Like, for instance, that other proposal to pipe Alberta oil east, to Quebec and New Brunswick, where there are refineries that could use the cheaper oil sands heavy crude to produce fuel for the eastern side of the country, and ship it across the Atlantic. Mr. Trudeau wants to see more details, but he said the idea of a west-to-east pipeline is "extremely important."

Funny that the pipeline to which Mr. Trudeau is more disposed is the one that plays to Eastern Canadian interests. The one that could convert Alberta oil wealth into jobs and economic opportunities in Quebec (Mr. Trudeau's home province and his party's traditional power base) and the Maritimes. The one that offers the tantalizing proposition of reliable and lower-cost fuel to the urban-industrial heartland in Ontario, the most critical political battle ground in the country.

If any of that has a ring of familiarity, let's recall the stated goals behind the National Energy Program (NEP), which Pierre Trudeau introduced as Prime Minister in 1980: "… to provide Canadians with energy security, the opportunity to participate in energy development, and fairness in the manner in which the benefits of the nation's rich resources are shared."

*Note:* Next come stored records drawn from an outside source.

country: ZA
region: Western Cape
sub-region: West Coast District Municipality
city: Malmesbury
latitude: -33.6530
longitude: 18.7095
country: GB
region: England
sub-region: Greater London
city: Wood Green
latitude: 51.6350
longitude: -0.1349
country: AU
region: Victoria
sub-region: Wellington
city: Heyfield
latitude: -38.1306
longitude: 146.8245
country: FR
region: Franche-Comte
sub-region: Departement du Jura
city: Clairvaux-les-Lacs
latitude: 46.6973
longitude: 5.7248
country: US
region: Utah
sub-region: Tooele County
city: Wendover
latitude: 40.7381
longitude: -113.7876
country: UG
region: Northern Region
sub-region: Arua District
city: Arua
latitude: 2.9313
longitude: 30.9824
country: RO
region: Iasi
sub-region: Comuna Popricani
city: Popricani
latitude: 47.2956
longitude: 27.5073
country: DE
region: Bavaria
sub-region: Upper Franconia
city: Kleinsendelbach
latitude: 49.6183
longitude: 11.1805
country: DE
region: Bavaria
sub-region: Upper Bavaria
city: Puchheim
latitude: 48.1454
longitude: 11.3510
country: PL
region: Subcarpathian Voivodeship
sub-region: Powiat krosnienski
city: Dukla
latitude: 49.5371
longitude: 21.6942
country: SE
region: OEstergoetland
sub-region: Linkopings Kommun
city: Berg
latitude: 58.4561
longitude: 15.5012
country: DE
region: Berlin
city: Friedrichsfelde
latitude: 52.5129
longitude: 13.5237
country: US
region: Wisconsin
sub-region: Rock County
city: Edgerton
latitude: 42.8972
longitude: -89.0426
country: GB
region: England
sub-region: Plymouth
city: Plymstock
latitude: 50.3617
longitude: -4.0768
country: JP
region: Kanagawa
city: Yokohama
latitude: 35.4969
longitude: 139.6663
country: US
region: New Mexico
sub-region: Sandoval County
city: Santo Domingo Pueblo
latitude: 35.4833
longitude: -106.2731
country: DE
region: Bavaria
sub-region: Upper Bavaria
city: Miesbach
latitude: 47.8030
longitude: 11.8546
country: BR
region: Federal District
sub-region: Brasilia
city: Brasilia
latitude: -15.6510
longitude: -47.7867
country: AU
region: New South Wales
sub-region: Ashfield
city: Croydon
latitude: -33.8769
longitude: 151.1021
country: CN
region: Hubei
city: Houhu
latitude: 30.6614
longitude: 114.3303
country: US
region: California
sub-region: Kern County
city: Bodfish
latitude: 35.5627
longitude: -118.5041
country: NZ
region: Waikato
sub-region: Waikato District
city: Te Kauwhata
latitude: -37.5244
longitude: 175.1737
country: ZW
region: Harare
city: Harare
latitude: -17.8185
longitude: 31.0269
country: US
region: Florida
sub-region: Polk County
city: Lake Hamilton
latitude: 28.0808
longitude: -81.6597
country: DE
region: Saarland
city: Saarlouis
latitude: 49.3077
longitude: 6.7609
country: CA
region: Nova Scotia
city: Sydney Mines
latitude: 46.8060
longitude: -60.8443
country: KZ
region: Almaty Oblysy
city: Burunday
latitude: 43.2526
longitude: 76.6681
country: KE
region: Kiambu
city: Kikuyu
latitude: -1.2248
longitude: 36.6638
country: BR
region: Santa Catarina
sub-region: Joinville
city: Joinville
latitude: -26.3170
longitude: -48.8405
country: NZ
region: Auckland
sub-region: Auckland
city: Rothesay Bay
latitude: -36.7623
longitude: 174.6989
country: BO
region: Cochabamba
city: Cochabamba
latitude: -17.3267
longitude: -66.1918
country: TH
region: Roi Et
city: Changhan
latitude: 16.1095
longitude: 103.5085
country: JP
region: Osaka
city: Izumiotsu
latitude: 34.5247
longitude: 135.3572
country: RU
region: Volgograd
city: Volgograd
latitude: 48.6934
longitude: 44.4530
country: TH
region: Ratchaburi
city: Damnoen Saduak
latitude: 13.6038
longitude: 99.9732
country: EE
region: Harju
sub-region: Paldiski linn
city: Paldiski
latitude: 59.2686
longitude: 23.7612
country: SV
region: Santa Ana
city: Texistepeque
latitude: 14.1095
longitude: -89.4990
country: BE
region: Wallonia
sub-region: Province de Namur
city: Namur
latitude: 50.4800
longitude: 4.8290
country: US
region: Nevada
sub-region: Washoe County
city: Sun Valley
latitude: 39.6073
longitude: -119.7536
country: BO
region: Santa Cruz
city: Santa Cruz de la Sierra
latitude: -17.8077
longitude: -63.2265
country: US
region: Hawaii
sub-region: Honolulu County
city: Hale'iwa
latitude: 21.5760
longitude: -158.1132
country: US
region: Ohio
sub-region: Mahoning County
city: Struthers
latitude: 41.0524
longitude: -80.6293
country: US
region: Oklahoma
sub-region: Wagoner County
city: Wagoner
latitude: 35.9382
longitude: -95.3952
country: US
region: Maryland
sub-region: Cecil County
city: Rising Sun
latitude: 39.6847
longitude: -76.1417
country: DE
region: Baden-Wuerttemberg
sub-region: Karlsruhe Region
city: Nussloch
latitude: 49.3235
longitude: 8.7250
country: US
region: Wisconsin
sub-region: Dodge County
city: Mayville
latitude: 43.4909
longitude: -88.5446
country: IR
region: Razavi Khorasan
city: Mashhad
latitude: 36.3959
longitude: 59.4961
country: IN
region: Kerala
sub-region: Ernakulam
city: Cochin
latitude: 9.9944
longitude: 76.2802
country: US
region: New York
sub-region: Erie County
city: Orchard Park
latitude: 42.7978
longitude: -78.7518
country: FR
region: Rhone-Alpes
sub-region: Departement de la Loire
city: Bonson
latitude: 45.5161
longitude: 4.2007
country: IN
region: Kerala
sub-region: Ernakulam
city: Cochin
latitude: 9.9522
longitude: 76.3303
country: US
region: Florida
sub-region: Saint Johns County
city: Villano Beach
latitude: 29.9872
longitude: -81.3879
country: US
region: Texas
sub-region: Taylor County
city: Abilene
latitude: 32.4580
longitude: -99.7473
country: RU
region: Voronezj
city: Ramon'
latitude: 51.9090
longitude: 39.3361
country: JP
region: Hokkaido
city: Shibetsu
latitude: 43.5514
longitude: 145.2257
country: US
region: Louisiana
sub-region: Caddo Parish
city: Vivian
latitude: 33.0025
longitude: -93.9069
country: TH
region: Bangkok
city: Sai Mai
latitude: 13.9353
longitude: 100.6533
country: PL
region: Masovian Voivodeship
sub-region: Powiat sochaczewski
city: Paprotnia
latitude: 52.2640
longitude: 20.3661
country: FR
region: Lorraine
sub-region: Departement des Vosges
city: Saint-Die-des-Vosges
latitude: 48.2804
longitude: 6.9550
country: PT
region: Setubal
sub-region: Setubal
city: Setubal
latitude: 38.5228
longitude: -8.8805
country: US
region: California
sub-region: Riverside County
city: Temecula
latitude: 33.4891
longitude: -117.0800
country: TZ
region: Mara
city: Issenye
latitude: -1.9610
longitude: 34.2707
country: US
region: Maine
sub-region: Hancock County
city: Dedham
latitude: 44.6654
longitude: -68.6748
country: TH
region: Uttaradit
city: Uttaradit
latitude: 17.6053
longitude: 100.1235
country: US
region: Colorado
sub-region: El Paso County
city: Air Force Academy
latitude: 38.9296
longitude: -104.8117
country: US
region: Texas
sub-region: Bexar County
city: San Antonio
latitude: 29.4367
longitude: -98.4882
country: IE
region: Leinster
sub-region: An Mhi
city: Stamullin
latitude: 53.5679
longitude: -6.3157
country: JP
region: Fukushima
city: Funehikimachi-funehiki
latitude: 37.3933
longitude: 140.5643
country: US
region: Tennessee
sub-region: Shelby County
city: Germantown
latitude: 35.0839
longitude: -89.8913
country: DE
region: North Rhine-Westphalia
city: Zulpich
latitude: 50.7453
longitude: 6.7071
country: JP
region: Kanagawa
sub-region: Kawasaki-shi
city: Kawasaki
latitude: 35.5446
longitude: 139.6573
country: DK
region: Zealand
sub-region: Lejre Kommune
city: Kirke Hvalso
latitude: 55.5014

This is not to suggest that a west-to-east oil pipeline is even remotely akin to the NEP, a notoriously heavy-handed, nationalistic and interventionist policy that drove investment out of Alberta's oil fields almost overnight, sending the province into a deep and painful economic slump. (Full disclosure: I'm a born-and-bred Albertan who lived through the NEP. We have long memories.)

In fact, the province and its massive oil industry absolutely need such a pipeline to unlock oil that is languishing at far below going global market prices because of insufficient transportation capacity to deliver it to high-demand markets. When Mr. Trudeau speaks of the need for a "pan-Canadian" energy strategy, he's borrowing a term championed by Alberta's own Premier, Alison Redford.

Nevertheless, the younger Mr. Trudeau's enthusiasm for a west-to-east pipeline is remarkably aligned to the goals espoused by his late father's policy. Yet when it comes to another pipeline that both the Alberta and British Columbia governments see as a key cog in their economic prosperity, but which would deliver oil to Asia without sharing much obvious economic benefit with the rest of the country, he stands in high-principled opposition.

Perhaps I'm reading too much into Mr. Trudeau's words; maybe there is no cynical, Eastern-Canada-centric political motive behind his differing positions on the pipelines. But when the son of the father speaks on this issue, it's hard not to hear echoes.